De volta a São Paulo, já recuperado, Miranda iniciou a luta em defesa dos moradores de rua. Em 2004, após o assassinato de sete pessoas que dormiam na Praça da Sé, região central de São Paulo, foi organizado o primeiro Movimento Nacional dos Moradores de Rua.
Luta pelos moradores de rua
Em 2005, aconteceu o primeiro seminário da população de rua em Brasília, que reuniu diversos representantes da sociedade civil e do governo federal para discutir a questão. No ano seguinte, foi criado um Grupo de Trabalho Interministerial (GTI) para elaborar uma Política Nacional para a População de Rua.

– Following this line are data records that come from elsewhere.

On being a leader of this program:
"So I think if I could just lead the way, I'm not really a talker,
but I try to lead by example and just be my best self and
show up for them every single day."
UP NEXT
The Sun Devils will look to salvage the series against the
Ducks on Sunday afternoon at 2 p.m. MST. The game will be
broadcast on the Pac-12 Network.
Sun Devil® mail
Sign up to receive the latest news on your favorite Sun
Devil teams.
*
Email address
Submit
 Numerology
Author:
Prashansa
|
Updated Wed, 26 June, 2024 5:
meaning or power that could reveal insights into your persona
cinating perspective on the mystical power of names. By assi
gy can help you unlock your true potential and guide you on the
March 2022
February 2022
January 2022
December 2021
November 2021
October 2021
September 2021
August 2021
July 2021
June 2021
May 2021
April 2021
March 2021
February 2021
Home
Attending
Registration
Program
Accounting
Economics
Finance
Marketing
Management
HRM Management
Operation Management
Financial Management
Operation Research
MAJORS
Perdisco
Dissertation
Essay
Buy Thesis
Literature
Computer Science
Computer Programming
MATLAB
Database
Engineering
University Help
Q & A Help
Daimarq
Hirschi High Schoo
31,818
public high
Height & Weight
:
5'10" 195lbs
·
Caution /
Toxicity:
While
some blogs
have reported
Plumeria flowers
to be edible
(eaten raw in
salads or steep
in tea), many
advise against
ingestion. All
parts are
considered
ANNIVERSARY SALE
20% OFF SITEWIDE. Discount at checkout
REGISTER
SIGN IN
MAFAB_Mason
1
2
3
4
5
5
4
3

O segundo encontro nacional da população em situação de rua ocorreu em 19 de maio último, em Brasília. No evento, estiveram presentes cerca 170 moradores e ex-moradores de rua, além de ONGs e ministros.
"Não queremos guetos. Queremos conviver"
De acordo com o Ministério do Desenvolvimento Social e Combate à Fome (MDS), A Política Nacional passou por ajustes neste encontro. Quando o novo texto estiver pronto ele será encaminhado ao presidente Lula para que se torne um decreto.
A intenção, conforme o governo, é que os ministérios envolvidos no programa transformem as diretrizes da política em plano de trabalho.
Miranda afirma que a Política Nacional pede principalmente a inclusão do morador de rua nos programas já existentes. “Não queremos a criação de banheiros públicos só para moradores de rua. Não queremos gueto, queremos conviver”, explica.
"Não consigo sair da rua, se eu não ficar duas ou três noites dormindo na rua eu enlouqueço"
Entre as propostas, está a de que 5% das vagas de moradia da Companhia de Desenvolvimento Habitacional e Urbano (CDHU) sejam destinadas à população de rua.
Vida nova com hábitos antigos
Com residência fixa e carteira assinada, Miranda, hoje, pode dizer que saiu da situação de rua. Vive as duas filhas e a mãe delas em um apartamento da CDHU na Cidade Tiradentes, no extremo leste da capital. Mesmo com a casa, ele diz que não perdeu alguns hábitos antigos. “Não consigo sair da rua, se eu não ficar duas ou três noites dormindo na rua eu enlouqueço”, afirma.
Outro costume que permanece é o de recolher latinhas. Com a diferença que hoje não as vende mais, só repassa para quem precisa. “Mesmo trabalhando eu cato latinha, se não fizer isso eu perco a minha raiz. Minha vida sempre foi essa, nunca depender só dos outros. É o que me sinto feliz”, diz.